Il existe actuellement de nombreuses solutions sur le marché pour les annonceurs, toutes avec des nuances et des caractéristiques individuelles allant de la fonctionnalité aux intégrations dans les jardins clos. Autant dire que trouver la bonne solution est un long processus. Même la première étape consistant à répertorier et à hiérarchiser les avantages qu’une solution peut offrir aux spécialistes du marketing prend du temps, car l’espace se développe si rapidement et chaque mois, de nouvelles fonctionnalités semblent être publiées ou des problèmes majeurs résolus, a déclaré Dan Larden, responsable du Royaume-Uni chez les médias numériques. conseil TPA. « En plus de cela, comme il s’agit de données de première partie, la navigation entre plusieurs parties prenantes dans les domaines juridique, technologique et informatique qui doivent se pencher sur n’importe quel processus ajoute plus de complexité », a-t-il poursuivi.

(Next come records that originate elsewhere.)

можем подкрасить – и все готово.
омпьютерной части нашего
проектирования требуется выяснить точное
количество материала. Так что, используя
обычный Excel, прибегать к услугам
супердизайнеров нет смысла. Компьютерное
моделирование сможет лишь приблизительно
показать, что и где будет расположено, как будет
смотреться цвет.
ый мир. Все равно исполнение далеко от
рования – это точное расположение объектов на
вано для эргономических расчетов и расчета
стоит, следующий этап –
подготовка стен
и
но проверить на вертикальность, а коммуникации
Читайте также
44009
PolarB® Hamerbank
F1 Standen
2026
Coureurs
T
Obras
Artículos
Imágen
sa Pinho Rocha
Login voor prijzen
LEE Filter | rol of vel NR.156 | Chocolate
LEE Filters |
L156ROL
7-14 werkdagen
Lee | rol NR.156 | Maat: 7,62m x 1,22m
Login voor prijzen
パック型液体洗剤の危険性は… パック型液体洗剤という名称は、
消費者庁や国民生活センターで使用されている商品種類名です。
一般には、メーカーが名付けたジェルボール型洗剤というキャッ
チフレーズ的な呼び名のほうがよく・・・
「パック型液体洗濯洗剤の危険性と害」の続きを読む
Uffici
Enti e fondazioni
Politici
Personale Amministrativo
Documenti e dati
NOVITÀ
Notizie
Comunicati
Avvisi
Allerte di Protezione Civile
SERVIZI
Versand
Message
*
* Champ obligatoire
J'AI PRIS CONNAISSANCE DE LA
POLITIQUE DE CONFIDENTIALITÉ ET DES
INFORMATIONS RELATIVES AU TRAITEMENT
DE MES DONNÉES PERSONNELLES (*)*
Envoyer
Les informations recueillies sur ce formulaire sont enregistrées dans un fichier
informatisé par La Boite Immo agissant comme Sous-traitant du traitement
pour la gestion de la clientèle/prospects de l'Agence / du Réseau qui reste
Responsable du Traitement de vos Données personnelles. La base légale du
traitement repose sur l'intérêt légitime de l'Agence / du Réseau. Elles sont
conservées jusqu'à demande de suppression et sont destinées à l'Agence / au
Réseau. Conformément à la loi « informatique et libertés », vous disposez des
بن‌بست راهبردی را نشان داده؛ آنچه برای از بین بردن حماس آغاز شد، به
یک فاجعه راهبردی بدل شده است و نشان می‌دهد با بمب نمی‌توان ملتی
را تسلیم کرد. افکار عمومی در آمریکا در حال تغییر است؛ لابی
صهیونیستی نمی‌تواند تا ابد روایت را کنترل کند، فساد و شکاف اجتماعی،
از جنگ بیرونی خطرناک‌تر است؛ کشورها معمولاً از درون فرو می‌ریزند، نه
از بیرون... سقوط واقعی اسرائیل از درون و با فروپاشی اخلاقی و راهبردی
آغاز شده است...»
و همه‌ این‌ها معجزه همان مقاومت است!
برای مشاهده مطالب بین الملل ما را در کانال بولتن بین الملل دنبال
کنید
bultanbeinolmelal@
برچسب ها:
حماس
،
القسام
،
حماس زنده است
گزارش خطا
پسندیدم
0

Les salles blanches de données valent-elles tous ces tracas ?

Cela dépend à qui vous demandez. Pour certains spécialistes du marketing, les salles blanches de données sont inestimables – ou du moins ils pensent qu’elles le seront bientôt. Pour eux, il existe peu de meilleures façons de pérenniser une stratégie publicitaire. En effet, les cas d’utilisation vont au-delà de la simple diffusion d’une publicité aux utilisateurs d’une manière qui n’attire pas la colère des régulateurs de la confidentialité. Ensuite, il y a ces spécialistes du marketing qui ne sont pas si rapides à adopter. Et qui peut les blâmer? Il est si difficile de savoir s’ils ont un défi que seule une salle blanche peut résoudre. Et même s’ils le font, trouver la bonne solution de salle blanche pour les données n’est pas facile. Il n’est pas surprenant que tant de spécialistes du marketing estiment que le jus ne vaut pas la peine d’être pressé.

« C’est un processus lent, car en dehors d’un véritable cas d’utilisation d’une salle blanche de données, les annonceurs doivent se rappeler qu’ils doivent conclure un accord avec un autre propriétaire de données, ce qui est souvent un processus long et prolongé », a déclaré Charlie Hawker, Global directeur des données chez Wavemaker. « Certaines de ces grandes marques ont un long processus d’approvisionnement. Une salle blanche de données n’est pas quelque chose qui est généralement signé via une agence. Cela se fait normalement via le client.

Les salles blanches de données décolleront-elles un jour ?

Il y a des chances qu’ils le fassent. Cela peut prendre un certain temps, cependant. De nombreux spécialistes du marketing cherchent encore à gérer leurs données, pour commencer. Cela va changer et quand ce sera le cas, davantage de spécialistes du marketing prendront probablement ces solutions plus au sérieux. Comme l’a expliqué Vihan Sharma, directeur général Europe chez le fournisseur de technologie publicitaire LiveRamp : « Cette perception que les salles blanches de données sont encombrantes signifie que certains ont hésité à s’impliquer, mais il s’agit d’une idée fausse dépassée. »

Le vrai problème est que, du moins pour le moment, les technologies offrent des avantages modestes mais pas nécessairement évolutifs. En effet, les cas d’utilisation sont soit rares, soit assez niches. Et ce malgré les technologies capables de bien plus, de la fourniture d’analyses et d’informations à l’attribution marketing et à l’amélioration de l’apprentissage automatique. Les salles blanches de données sont bien plus que de mettre des publicités sur un site. Cela devrait leur être très utile alors que de plus en plus de spécialistes du marketing acceptent le potentiel (ou l’absence de potentiel) de leurs propres données.

« Cela dit, les salles blanches de données ne sont qu’une partie de l’infrastructure de données nécessaire pour prendre en charge les médias de détail », a déclaré Sharma. « Par conséquent, il est important qu’ils soient étroitement intégrés aux fonctionnalités accessibles aux utilisateurs professionnels, notamment les outils d’analyse et de planification, la gestion des données, ainsi que l’activation et la mesure, plutôt que des salles blanches de données pures qui sont davantage axées sur la science des données. et des cas d’utilisation analytiques.